## ENTRIES SUPPLIED

+++

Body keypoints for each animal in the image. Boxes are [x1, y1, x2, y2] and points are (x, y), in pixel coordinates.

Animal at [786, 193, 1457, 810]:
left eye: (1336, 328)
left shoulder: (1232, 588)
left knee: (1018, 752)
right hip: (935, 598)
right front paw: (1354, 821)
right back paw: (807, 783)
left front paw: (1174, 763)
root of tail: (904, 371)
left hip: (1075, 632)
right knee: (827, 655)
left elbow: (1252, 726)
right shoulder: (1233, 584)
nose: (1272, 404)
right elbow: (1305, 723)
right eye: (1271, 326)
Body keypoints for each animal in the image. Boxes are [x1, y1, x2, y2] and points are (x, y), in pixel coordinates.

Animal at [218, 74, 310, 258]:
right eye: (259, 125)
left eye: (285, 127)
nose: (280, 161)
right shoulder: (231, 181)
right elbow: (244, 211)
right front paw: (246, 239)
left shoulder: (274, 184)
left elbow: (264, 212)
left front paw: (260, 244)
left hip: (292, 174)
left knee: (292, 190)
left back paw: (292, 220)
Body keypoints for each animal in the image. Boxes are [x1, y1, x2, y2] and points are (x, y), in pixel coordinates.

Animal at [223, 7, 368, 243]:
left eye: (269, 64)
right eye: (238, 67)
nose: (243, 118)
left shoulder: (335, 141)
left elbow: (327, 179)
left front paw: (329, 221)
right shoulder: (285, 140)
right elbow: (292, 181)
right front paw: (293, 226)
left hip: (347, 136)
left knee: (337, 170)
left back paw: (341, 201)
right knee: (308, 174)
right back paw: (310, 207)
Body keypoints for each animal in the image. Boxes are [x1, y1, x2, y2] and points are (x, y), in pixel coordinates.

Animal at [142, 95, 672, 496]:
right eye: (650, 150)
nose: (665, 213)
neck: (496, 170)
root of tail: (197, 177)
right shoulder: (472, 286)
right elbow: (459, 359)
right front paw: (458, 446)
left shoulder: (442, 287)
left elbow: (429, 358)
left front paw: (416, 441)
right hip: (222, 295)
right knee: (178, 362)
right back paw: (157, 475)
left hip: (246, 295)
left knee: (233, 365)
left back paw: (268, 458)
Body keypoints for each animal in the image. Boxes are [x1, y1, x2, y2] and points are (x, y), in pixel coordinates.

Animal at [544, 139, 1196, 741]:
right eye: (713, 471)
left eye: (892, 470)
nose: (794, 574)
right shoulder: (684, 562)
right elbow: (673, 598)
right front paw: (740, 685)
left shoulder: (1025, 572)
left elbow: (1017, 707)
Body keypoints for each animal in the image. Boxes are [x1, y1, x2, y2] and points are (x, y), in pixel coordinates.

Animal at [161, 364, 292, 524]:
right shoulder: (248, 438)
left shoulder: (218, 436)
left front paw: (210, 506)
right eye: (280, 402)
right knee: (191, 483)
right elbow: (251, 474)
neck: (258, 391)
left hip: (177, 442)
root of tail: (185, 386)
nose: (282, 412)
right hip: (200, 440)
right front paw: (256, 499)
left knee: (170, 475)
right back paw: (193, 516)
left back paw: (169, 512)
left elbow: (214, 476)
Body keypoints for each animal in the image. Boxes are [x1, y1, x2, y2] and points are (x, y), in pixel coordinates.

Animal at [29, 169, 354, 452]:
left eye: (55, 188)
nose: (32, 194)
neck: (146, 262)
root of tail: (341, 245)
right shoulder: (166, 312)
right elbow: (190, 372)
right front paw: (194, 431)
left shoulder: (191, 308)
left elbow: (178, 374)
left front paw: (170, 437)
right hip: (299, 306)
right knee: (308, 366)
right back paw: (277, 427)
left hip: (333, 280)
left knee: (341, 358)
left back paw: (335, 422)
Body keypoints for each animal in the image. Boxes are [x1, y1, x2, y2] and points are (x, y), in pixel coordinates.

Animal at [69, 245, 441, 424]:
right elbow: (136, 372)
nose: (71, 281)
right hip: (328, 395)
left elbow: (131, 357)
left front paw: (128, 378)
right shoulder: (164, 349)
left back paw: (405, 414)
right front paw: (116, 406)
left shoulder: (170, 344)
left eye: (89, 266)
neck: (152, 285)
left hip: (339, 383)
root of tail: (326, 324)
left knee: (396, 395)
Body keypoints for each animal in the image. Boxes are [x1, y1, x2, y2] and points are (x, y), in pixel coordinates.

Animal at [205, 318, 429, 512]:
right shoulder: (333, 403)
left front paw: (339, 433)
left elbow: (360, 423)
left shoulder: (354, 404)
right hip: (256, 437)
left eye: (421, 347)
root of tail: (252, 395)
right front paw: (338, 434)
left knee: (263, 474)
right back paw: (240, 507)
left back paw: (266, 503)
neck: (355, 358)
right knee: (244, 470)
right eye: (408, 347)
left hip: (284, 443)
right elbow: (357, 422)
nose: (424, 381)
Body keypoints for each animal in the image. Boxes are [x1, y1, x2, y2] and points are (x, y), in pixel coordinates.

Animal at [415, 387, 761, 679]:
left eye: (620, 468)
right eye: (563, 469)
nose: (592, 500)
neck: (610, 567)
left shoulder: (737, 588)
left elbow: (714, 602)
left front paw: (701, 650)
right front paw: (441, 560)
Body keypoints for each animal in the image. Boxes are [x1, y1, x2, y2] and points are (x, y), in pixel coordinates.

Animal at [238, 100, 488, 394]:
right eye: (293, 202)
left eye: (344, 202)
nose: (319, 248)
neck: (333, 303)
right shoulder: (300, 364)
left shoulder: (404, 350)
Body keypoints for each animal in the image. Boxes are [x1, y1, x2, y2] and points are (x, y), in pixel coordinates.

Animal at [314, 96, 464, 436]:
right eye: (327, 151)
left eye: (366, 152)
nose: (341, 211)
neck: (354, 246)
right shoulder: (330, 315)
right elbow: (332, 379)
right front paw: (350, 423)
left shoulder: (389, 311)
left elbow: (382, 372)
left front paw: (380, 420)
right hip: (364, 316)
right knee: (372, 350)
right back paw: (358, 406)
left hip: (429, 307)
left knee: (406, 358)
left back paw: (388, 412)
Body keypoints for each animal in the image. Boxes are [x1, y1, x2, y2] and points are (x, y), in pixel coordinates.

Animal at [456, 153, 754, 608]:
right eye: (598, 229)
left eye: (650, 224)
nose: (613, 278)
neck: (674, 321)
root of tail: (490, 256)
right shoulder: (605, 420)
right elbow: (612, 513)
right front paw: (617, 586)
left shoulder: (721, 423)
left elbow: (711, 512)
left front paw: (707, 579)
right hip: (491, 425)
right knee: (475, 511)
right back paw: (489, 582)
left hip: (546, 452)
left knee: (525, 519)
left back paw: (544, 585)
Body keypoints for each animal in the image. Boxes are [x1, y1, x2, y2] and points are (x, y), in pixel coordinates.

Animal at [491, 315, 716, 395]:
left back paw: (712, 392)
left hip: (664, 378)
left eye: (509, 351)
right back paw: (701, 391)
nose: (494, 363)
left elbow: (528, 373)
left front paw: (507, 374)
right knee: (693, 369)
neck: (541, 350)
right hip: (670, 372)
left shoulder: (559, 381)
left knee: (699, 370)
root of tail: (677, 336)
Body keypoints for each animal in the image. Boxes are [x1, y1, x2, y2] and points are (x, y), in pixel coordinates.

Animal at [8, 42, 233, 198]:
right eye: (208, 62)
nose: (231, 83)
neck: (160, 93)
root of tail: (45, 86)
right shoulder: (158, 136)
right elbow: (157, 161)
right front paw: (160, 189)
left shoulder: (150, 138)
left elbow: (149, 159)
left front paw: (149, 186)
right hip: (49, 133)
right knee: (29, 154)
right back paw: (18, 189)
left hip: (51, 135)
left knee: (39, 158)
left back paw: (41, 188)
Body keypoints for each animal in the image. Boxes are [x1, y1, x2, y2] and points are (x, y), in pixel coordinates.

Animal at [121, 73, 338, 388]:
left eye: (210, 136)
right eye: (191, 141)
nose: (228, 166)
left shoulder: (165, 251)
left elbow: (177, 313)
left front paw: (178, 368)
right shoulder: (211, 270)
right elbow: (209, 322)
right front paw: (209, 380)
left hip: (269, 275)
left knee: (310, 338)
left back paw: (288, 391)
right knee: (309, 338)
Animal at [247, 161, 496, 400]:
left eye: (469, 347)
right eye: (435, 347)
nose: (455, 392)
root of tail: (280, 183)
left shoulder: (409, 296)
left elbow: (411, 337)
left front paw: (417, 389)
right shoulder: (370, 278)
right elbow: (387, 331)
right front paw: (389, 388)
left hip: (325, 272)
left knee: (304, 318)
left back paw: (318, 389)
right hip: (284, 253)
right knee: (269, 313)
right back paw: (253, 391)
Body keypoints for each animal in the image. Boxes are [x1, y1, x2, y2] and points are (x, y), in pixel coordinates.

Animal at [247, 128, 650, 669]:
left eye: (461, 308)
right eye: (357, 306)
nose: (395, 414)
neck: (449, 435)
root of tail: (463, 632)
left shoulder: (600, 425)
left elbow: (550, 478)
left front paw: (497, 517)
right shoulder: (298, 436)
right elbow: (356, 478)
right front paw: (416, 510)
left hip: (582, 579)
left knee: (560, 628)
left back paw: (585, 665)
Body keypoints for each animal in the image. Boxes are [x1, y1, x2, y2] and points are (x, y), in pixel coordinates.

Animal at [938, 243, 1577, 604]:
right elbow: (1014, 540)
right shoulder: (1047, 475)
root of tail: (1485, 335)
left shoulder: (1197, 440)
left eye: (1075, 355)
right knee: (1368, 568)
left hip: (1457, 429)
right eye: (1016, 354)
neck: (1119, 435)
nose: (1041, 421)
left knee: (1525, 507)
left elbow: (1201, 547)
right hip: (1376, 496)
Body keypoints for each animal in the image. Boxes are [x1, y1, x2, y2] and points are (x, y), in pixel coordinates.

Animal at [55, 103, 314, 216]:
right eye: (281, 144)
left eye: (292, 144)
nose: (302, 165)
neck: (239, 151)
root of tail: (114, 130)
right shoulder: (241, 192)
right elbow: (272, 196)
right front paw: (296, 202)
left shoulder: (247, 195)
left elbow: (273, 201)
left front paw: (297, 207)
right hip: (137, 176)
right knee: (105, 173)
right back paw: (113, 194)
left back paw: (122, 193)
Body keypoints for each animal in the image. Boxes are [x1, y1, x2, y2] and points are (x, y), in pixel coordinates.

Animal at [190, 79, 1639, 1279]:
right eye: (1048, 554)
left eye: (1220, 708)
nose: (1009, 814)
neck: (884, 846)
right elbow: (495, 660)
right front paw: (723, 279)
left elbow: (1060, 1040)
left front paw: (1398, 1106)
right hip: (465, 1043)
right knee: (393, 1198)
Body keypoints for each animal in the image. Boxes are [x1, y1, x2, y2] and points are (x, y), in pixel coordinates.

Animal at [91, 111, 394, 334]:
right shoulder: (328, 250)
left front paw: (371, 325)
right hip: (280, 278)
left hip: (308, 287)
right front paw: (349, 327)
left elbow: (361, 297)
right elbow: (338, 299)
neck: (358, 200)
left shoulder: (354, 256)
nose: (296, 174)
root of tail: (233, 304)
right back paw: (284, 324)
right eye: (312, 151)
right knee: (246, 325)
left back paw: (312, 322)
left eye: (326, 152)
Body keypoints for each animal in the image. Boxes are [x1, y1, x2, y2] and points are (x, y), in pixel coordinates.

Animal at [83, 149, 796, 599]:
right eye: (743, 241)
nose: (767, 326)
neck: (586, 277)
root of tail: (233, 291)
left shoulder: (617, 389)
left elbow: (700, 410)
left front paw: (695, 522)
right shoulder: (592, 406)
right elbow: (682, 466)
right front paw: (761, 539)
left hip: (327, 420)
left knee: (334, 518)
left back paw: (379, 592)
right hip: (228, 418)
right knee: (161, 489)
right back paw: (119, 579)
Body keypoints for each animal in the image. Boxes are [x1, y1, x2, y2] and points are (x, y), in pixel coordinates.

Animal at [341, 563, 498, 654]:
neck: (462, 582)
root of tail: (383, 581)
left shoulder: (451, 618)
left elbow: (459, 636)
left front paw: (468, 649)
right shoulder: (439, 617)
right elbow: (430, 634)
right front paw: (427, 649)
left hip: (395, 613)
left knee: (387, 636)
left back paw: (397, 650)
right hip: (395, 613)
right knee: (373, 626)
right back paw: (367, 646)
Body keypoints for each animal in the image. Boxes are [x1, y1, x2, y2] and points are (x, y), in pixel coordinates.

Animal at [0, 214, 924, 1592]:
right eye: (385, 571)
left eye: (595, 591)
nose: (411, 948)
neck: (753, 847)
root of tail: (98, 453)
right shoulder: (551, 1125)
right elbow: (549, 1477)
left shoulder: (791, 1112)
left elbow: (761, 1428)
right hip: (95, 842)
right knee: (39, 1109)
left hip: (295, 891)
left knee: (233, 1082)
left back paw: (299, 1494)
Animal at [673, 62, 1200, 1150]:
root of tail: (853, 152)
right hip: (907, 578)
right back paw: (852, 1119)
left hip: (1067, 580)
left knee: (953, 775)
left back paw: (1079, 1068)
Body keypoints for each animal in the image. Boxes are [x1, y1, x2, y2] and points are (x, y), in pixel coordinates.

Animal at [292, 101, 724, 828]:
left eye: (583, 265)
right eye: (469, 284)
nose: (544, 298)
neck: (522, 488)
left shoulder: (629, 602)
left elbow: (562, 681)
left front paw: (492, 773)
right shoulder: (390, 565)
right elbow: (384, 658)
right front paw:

+++

Every line above from the line with "neck: (674, 321)" to the line with "left knee: (525, 519)" is wanted, ends included; write them out exactly and add no other line.

neck: (674, 321)
root of tail: (490, 256)
right shoulder: (605, 420)
right elbow: (612, 513)
right front paw: (617, 586)
left shoulder: (721, 423)
left elbow: (711, 512)
left front paw: (707, 579)
right hip: (491, 425)
right knee: (475, 511)
right back paw: (489, 582)
left hip: (546, 452)
left knee: (525, 519)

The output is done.